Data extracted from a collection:
---------------
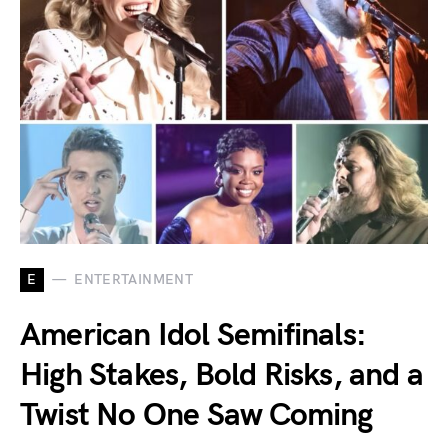
E
ENTERTAINMENT
American Idol Semifinals:
High Stakes, Bold Risks, and a
Twist No One Saw Coming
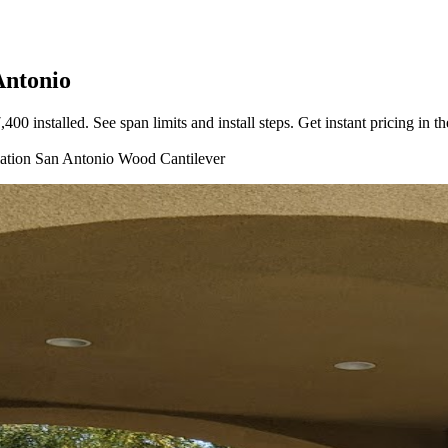
Antonio
 installed. See span limits and install steps. Get instant pricing in th
lation
San Antonio
Wood
Cantilever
---------------
§ **Action item**: All the lines above are to be given again exactly as they read, with the pictures removed.

§ **Response below**:
E
ENTERTAINMENT
American Idol Semifinals:
High Stakes, Bold Risks, and a
Twist No One Saw Coming
Antonio
 installed. See span limits and install steps. Get instant pricing in th
lation
San Antonio
Wood
Cantilever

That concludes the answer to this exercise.